• [Work item]
For the entries below, state how many lines contain the string "Polygon". Add nothing else.

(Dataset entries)
++++++++
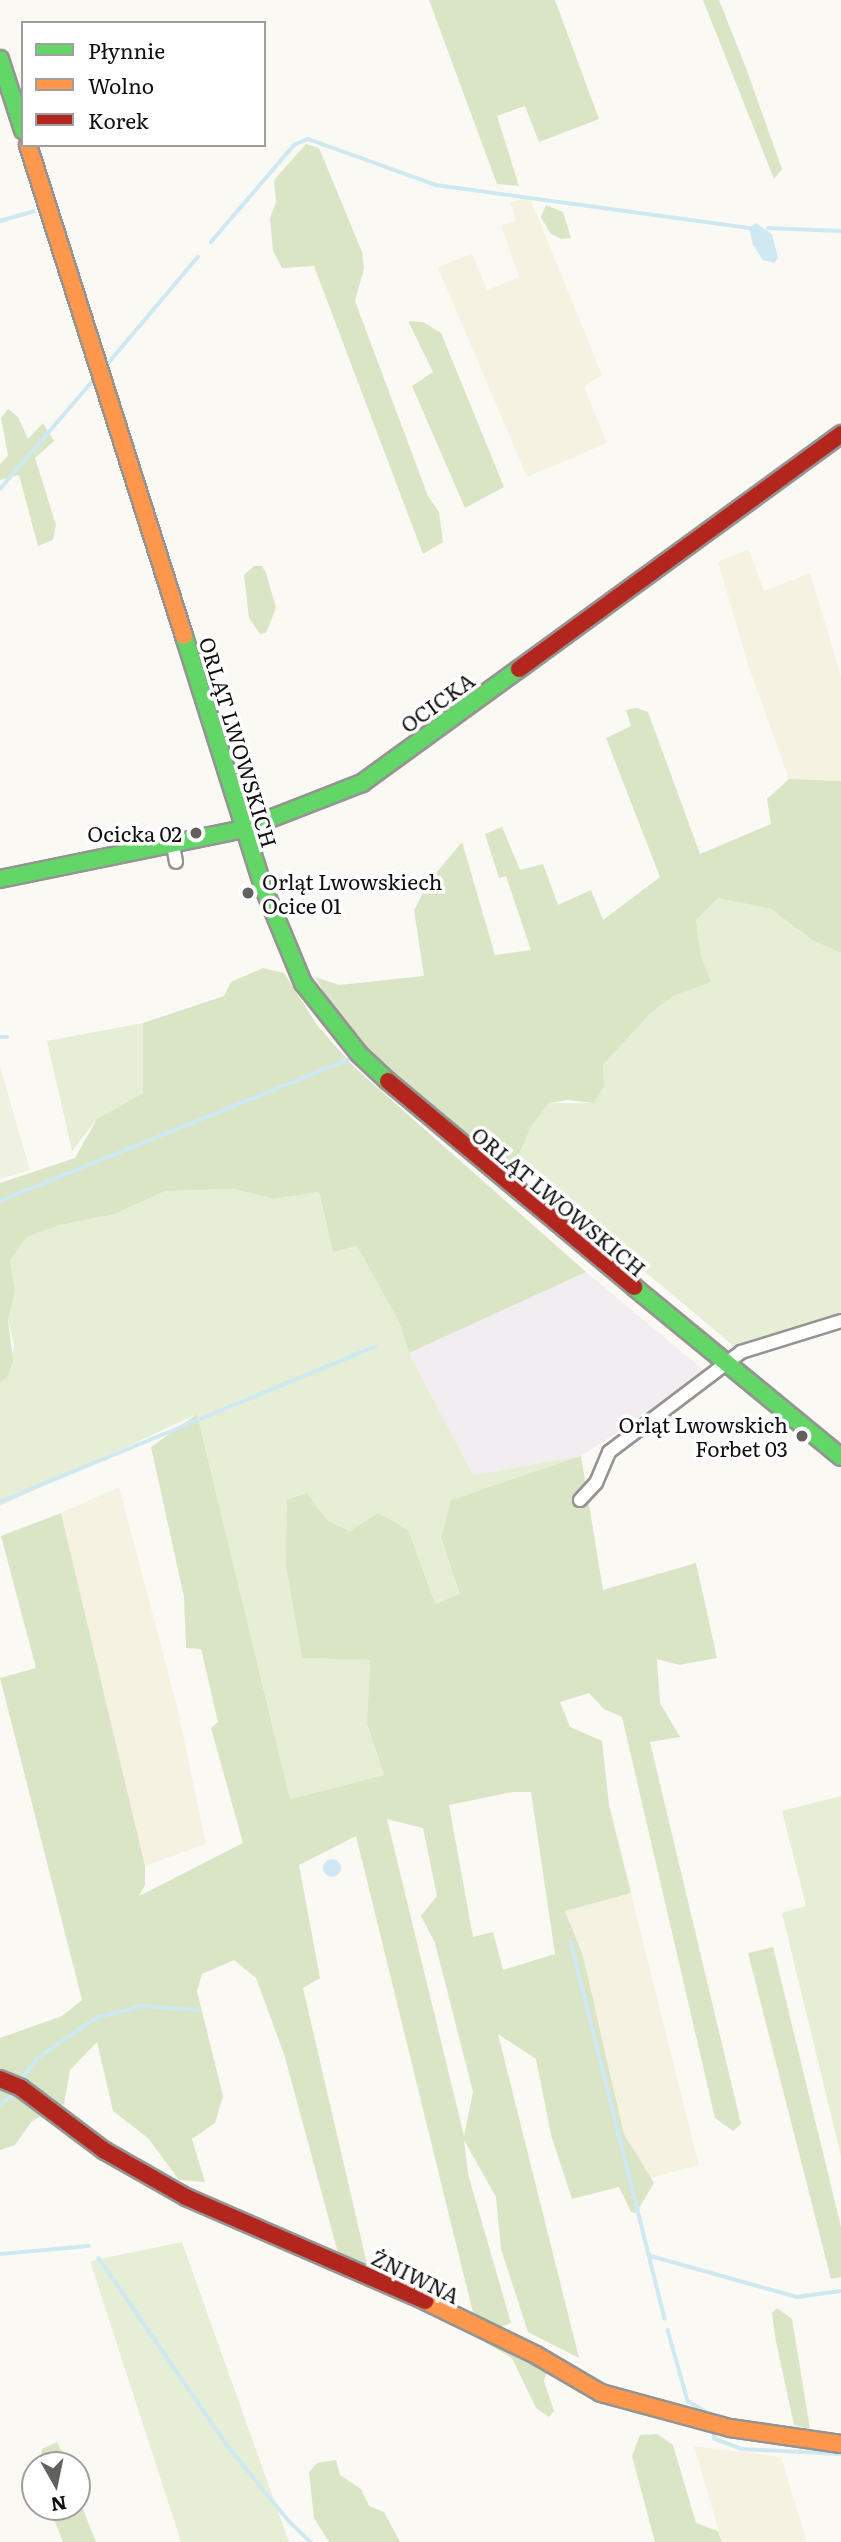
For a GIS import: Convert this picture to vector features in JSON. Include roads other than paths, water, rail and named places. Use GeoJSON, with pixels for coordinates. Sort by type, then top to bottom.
{"type":"FeatureCollection","features":[{"type":"Feature","properties":{"kind":"street"},"geometry":{"type":"LineString","coordinates":[[0,59],[21,124]]}},
{"type":"Feature","properties":{"kind":"street","name":"ORLĄT LWOWSKICH"},"geometry":{"type":"LineString","coordinates":[[28,147],[244,829],[283,944],[303,983],[338,1031],[461,1147],[841,1457]]}},
{"type":"Feature","properties":{"kind":"street","name":"OCICKA"},"geometry":{"type":"LineString","coordinates":[[0,879],[244,829],[362,783],[841,434]]}},
{"type":"Feature","properties":{"kind":"street"},"geometry":{"type":"LineString","coordinates":[[173,845],[176,862]]}},
{"type":"Feature","properties":{"kind":"street"},"geometry":{"type":"LineString","coordinates":[[580,1500],[596,1483],[610,1452],[727,1366],[741,1352],[841,1321]]}},
{"type":"Feature","properties":{"kind":"street","name":"ŻNIWNA"},"geometry":{"type":"LineString","coordinates":[[0,2079],[21,2088],[105,2151],[186,2197],[292,2246],[388,2283],[527,2351],[601,2393],[730,2428],[841,2444]]}},
{"type":"Feature","properties":{"kind":"water"},"geometry":{"type":"Polygon","coordinates":[[[756,223],[772,234],[778,258],[774,263],[763,260],[753,245],[749,228],[756,223]]]}},
{"type":"Feature","properties":{"kind":"water"},"geometry":{"type":"Polygon","coordinates":[[[328,1859],[336,1859],[341,1868],[339,1875],[328,1877],[323,1872],[323,1864],[328,1859]]]}},
{"type":"Feature","properties":{"kind":"waterway"},"geometry":{"type":"LineString","coordinates":[[211,242],[294,145],[308,139],[436,185],[749,228]]}},
{"type":"Feature","properties":{"kind":"waterway"},"geometry":{"type":"LineString","coordinates":[[0,221],[34,211]]}},
{"type":"Feature","properties":{"kind":"waterway"},"geometry":{"type":"LineString","coordinates":[[768,228],[841,231]]}},
{"type":"Feature","properties":{"kind":"waterway"},"geometry":{"type":"LineString","coordinates":[[105,367],[198,257]]}},
{"type":"Feature","properties":{"kind":"waterway"},"geometry":{"type":"LineString","coordinates":[[0,489],[95,378]]}},
{"type":"Feature","properties":{"kind":"waterway"},"geometry":{"type":"LineString","coordinates":[[0,1037],[7,1037]]}},
{"type":"Feature","properties":{"kind":"waterway"},"geometry":{"type":"LineString","coordinates":[[0,1201],[350,1059]]}},
{"type":"Feature","properties":{"kind":"waterway"},"geometry":{"type":"LineString","coordinates":[[0,1502],[375,1347]]}},
{"type":"Feature","properties":{"kind":"waterway"},"geometry":{"type":"LineString","coordinates":[[571,1942],[665,2318]]}},
{"type":"Feature","properties":{"kind":"waterway"},"geometry":{"type":"LineString","coordinates":[[23,2077],[38,2058],[96,2018],[142,2006],[198,2010]]}},
{"type":"Feature","properties":{"kind":"waterway"},"geometry":{"type":"LineString","coordinates":[[0,2105],[15,2092]]}},
{"type":"Feature","properties":{"kind":"waterway"},"geometry":{"type":"LineString","coordinates":[[0,2254],[89,2246]]}},
{"type":"Feature","properties":{"kind":"waterway"},"geometry":{"type":"LineString","coordinates":[[651,2256],[797,2297],[841,2291]]}},
{"type":"Feature","properties":{"kind":"waterway"},"geometry":{"type":"LineString","coordinates":[[99,2258],[227,2445],[289,2521],[311,2542]]}},
{"type":"Feature","properties":{"kind":"waterway"},"geometry":{"type":"LineString","coordinates":[[668,2330],[688,2401],[711,2415]]}},
{"type":"Feature","properties":{"kind":"waterway"},"geometry":{"type":"LineString","coordinates":[[714,2432],[715,2439],[742,2449],[841,2454]]}},
{"type":"Feature","properties":{"kind":"place","name":"Ocicka 02"},"geometry":{"type":"Point","coordinates":[196,833]}},
{"type":"Feature","properties":{"kind":"place","name":"Orląt Lwowskiech Ocice 01"},"geometry":{"type":"Point","coordinates":[248,893]}},
{"type":"Feature","properties":{"kind":"place","name":"Orląt Lwowskich Forbet 03"},"geometry":{"type":"Point","coordinates":[802,1436]}}]}
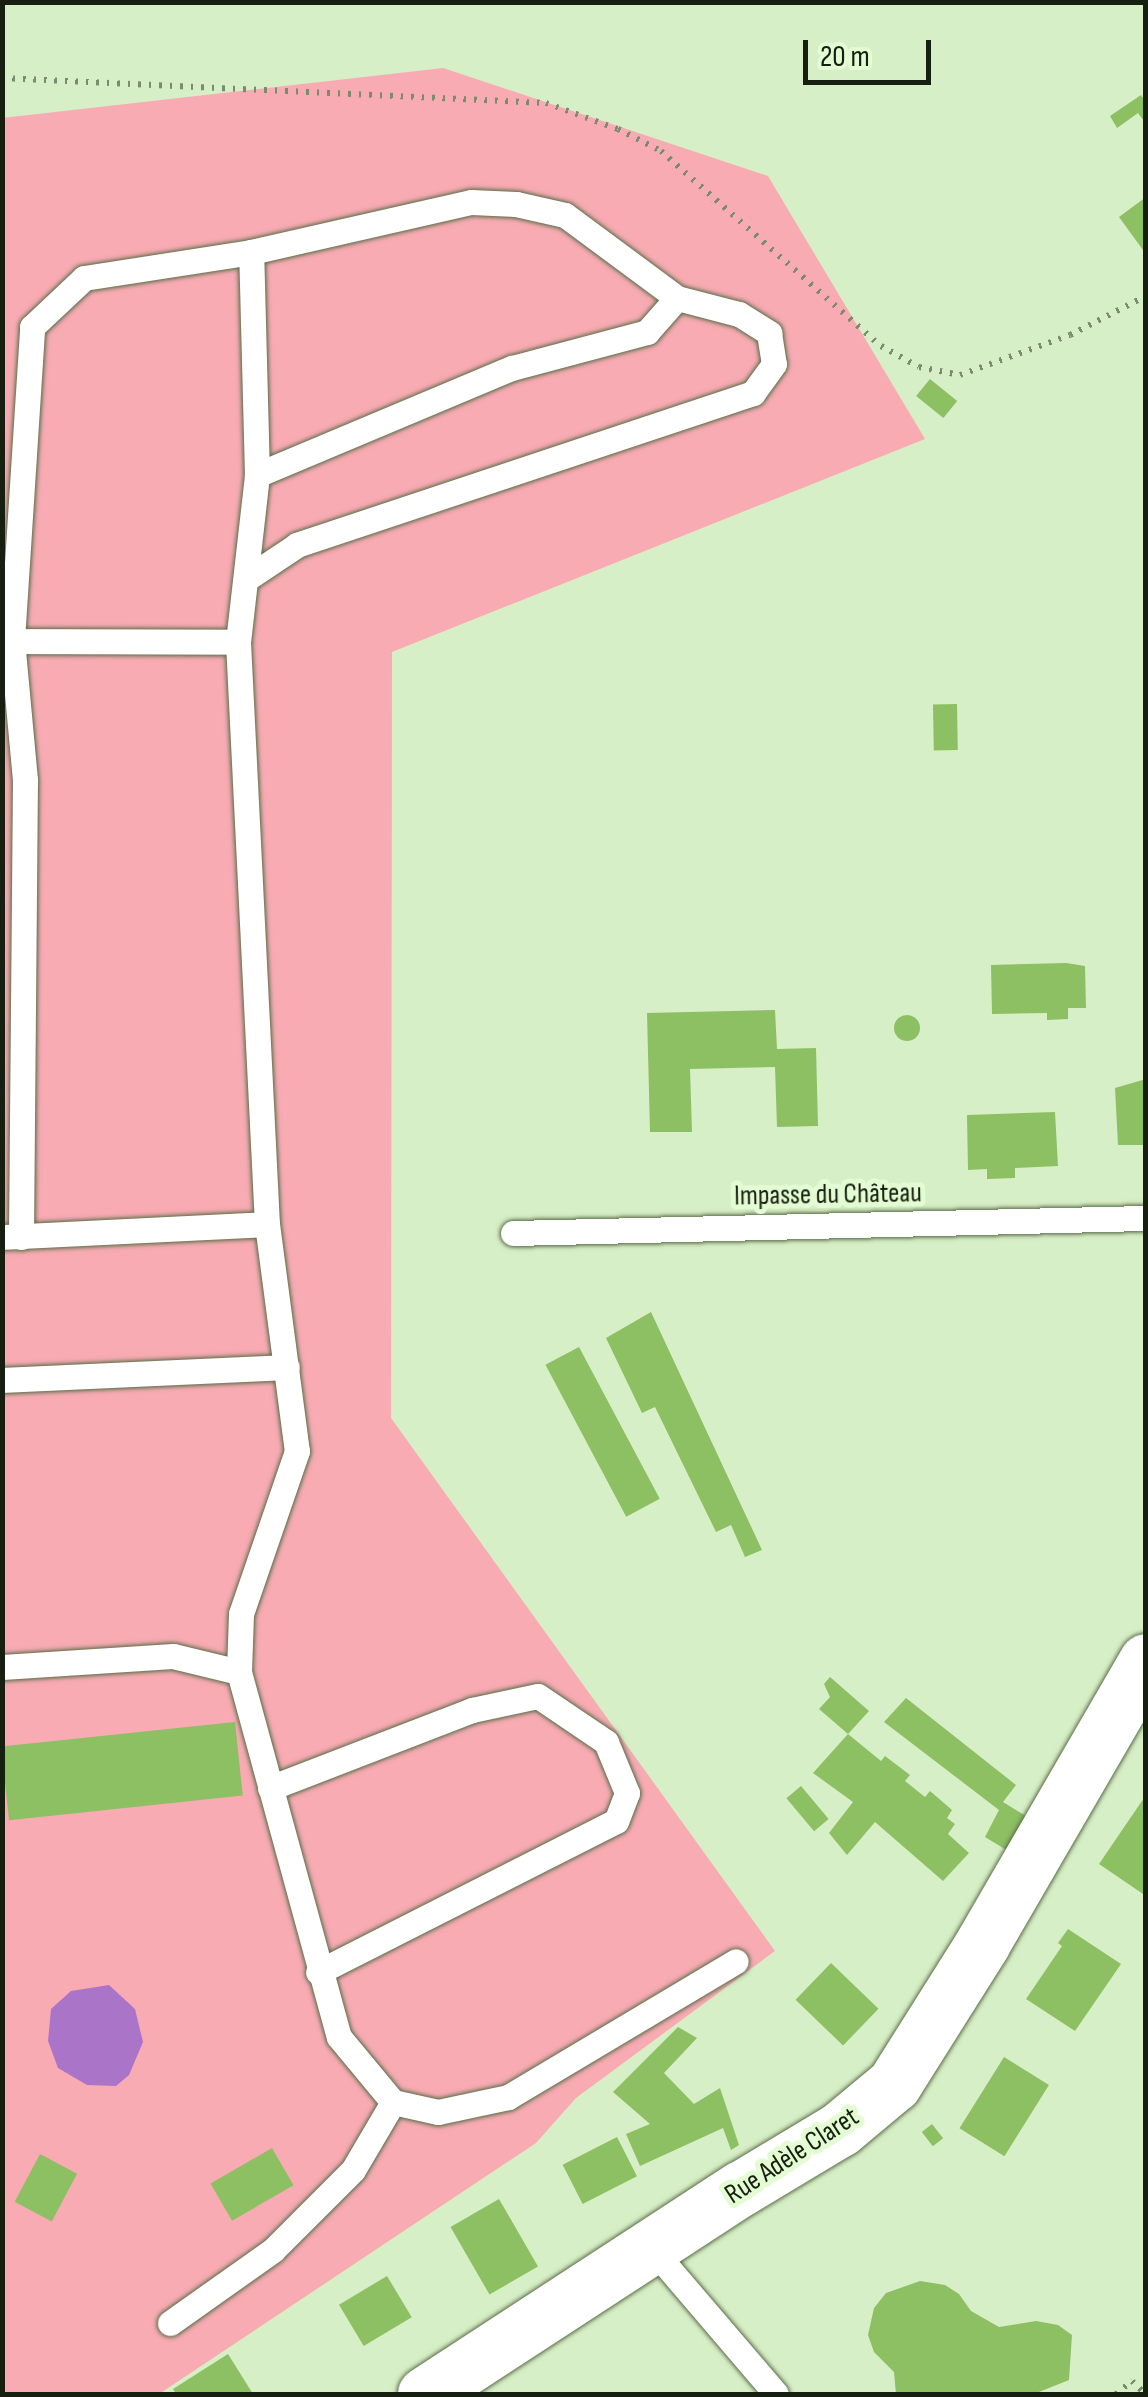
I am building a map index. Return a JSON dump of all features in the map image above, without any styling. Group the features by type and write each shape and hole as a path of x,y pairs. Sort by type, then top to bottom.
{"street":[{"name":"Rue Adèle Claret","path":"425,2394 653,2250 740,2189 840,2129 894,2084 982,1944 1146,1660"}],"lane":[{"path":"249,577 296,545 753,393 774,364 768,333 739,314 677,298 566,215 516,204 471,202 251,252 84,278 32,327 7,641 24,780 12,1237 266,1224"},
{"path":"251,252 258,475 249,577 238,642 266,1224 298,1450 241,1614 239,1672 318,1972 340,2037 393,2102 438,2112 508,2097 736,1961"},
{"path":"258,475 512,368 648,332 677,298"},
{"path":"7,641 238,642"},
{"name":"Impasse du Château","path":"512,1232 1146,1218"},
{"path":"2,1380 287,1368"},
{"path":"2,1667 173,1656 239,1672"},
{"path":"270,1788 472,1710 538,1696 606,1742 627,1793 616,1820 318,1972"},
{"path":"170,2324 273,2250 353,2170 393,2102"},
{"path":"653,2250 776,2394"}],"path":[{"path":"1116,2394 1132,2381 1145,2394"}],"shaded area":[{"path":"443,68 768,176 925,439 392,652 391,1418 775,1951 576,2098 536,2143 159,2394 3,2394 2,118"},
{"path":"109,1985 135,2009 143,2042 129,2075 116,2086 87,2085 58,2068 48,2041 51,2009 71,1991"}],"building":[{"path":"1141,95 1146,102 1146,124 1138,113 1117,128 1110,116"},
{"path":"1146,197 1146,248 1143,250 1119,217"},
{"path":"930,379 957,401 943,418 916,396"},
{"path":"933,704 957,704 958,750 934,750"},
{"path":"991,965 1085,966 1086,1008 1068,1008 1068,1019 1047,1020 1047,1013 992,1014"},
{"path":"775,1010 777,1049 816,1048 818,1126 777,1127 775,1067 690,1069 692,1132 650,1132 647,1013"},
{"path":"907,1015 916,1019 920,1028 916,1037 907,1041 898,1037 894,1028 898,1019"},
{"path":"1146,1079 1146,1145 1118,1145 1115,1088"},
{"path":"1055,1112 1058,1166 1015,1168 1015,1178 987,1179 987,1169 968,1170 967,1115"},
{"path":"651,1312 762,1550 745,1557 731,1525 716,1532 655,1407 642,1413 606,1338"},
{"path":"579,1347 660,1499 626,1517 545,1365"},
{"path":"830,1677 869,1711 848,1734 819,1709 830,1697 824,1684"},
{"path":"906,1698 1016,1785 1003,1802 1026,1816 1008,1851 985,1837 999,1810 884,1722"},
{"path":"235,1722 243,1796 9,1820 2,1746"},
{"path":"848,1734 881,1761 885,1756 910,1775 905,1781 925,1797 930,1791 952,1810 947,1818 955,1824 948,1834 969,1853 943,1881 875,1822 847,1855 829,1833 853,1802 813,1773"},
{"path":"801,1786 829,1819 814,1831 786,1798"},
{"path":"1146,1795 1146,1896 1099,1864"},
{"path":"1068,1929 1121,1964 1075,2031 1026,1999 1062,1946 1058,1943"},
{"path":"831,1963 878,2009 843,2046 796,2000"},
{"path":"678,2027 697,2038 664,2073 694,2104 720,2088 739,2145 731,2150 723,2128 640,2166 626,2134 650,2124 613,2092"},
{"path":"1004,2057 1049,2085 1004,2156 959,2128"},
{"path":"932,2124 943,2138 933,2146 922,2132"},
{"path":"617,2137 637,2176 583,2204 563,2165"},
{"path":"272,2148 294,2185 232,2221 211,2184"},
{"path":"40,2154 77,2174 52,2221 15,2202"},
{"path":"499,2199 538,2267 490,2295 451,2227"},
{"path":"387,2276 412,2317 364,2346 339,2305"},
{"path":"920,2281 945,2285 959,2294 971,2311 999,2327 1036,2321 1058,2325 1072,2335 1069,2380 1034,2394 896,2394 894,2372 874,2352 868,2335 874,2308 886,2293"},
{"path":"228,2354 253,2394 176,2394 173,2389"}]}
++++++++
• [Finished exercise]
2